The bureaucrats rush in to squash any suggestion that this might cause any global dimming or cooling
The National Institute of Water and Atmospheric Research (NIWA) believes the major natural disaster centred around Tonga will not contribute to Earth’s temperature cooling significantly.
Hunga-Tonga-Hunga-Ha’apai, a volcano about 30 kilometres south-east of Fonuafo’ou island in Tonga, erupted on Saturday evening, sending walls of tsunami waves through homes and streets. Communication with the Pacific nation has been patchy ever since.
In a statement, NIWA has said that the eruption “is unlikely to have a significant impact on global climate or change the direction of the global temperature trend”.
Jim Salinger remains one of the few scientists worth listening to and he is predicting some hemispheric cooling.
It is possible the Tongan volcanic eruption could lead to a slightly cooler winter and possibly beautiful sunsets in the southern hemisphere this winter.
When a volcano erupts, it releases huge amounts of sulphur dioxide (SO2) into the air, which bounces some of the sun’s radiation away.
Climate scientist Jim Salinger has researched the impacts of major volcanic eruptions, including Pinatubo, on the climate in New Zealand.
He said it was not nearly as large eruption as Pinatubo, and would not have a global impact on the climate, but there could be some local effects in the Southern Hemisphere.
Dr Salinger said it could take a few months to kick in and have cooling of about 0.1 to 0.5 degrees, lasting until spring.
“[In] New Zealand it would mean that it might be just a little bit cooler than normal.”
He said it would be nothing like after the Pinatubo eruption in 1991, when there were some “very cold and horrible winters”.
But one upshot, there could be some wonderful sunsets.
“You get a lot of purple sunsets,” Dr Salinger said.
“And as the material drifts down even lower it eventually falls out, but you get some fabulous purple skies.”
Acid rain and volcanic smog in Tonga possible – NIWA
NIWA said early indications from the Tonga eruption did not show extreme levels of SO2 in the stratosphere.

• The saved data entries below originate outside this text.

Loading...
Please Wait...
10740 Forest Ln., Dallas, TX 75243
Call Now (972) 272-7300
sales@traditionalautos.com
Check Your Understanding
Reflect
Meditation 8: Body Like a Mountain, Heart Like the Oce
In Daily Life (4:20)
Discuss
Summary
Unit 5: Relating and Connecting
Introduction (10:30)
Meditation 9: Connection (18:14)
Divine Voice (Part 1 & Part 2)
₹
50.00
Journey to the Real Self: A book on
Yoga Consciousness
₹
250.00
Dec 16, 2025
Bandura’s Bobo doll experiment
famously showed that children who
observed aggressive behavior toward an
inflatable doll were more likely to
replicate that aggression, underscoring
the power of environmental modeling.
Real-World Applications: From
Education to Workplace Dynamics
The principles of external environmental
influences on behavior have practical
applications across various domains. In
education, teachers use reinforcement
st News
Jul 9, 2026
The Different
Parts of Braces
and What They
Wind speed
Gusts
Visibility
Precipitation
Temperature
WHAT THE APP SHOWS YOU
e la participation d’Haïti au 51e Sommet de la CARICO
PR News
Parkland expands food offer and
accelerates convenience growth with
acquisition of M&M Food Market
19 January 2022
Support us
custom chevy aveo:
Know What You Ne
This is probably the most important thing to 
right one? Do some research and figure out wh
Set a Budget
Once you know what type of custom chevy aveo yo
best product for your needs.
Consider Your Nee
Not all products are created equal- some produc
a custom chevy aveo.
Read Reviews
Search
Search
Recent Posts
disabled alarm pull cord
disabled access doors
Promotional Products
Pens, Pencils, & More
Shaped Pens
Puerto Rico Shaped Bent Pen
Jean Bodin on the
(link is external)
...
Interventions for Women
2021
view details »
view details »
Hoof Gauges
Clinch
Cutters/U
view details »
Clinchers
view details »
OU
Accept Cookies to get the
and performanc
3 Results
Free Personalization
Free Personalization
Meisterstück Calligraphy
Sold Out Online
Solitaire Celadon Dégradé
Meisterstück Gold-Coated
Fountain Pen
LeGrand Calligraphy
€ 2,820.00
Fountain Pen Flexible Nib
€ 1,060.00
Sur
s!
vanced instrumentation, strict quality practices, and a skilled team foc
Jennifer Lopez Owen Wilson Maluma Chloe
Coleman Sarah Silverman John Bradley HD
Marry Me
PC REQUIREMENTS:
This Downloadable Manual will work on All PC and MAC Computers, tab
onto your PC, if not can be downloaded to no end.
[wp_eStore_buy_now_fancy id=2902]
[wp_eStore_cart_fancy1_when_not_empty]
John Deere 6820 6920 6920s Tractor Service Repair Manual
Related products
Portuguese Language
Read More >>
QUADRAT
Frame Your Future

More measurements need to be taken and further eruptions were possible, but it was unlikely to have a significant impact on global climate or change the direction of the global temperature trend.
However, some of the SO2 has been wrapped into Cyclone Cody, east of New Zealand.
SO2 is a toxic, invisible pollutant, so for those in Tonga, this could cause short-term hazards to human health, including acid rain and volcanic smog.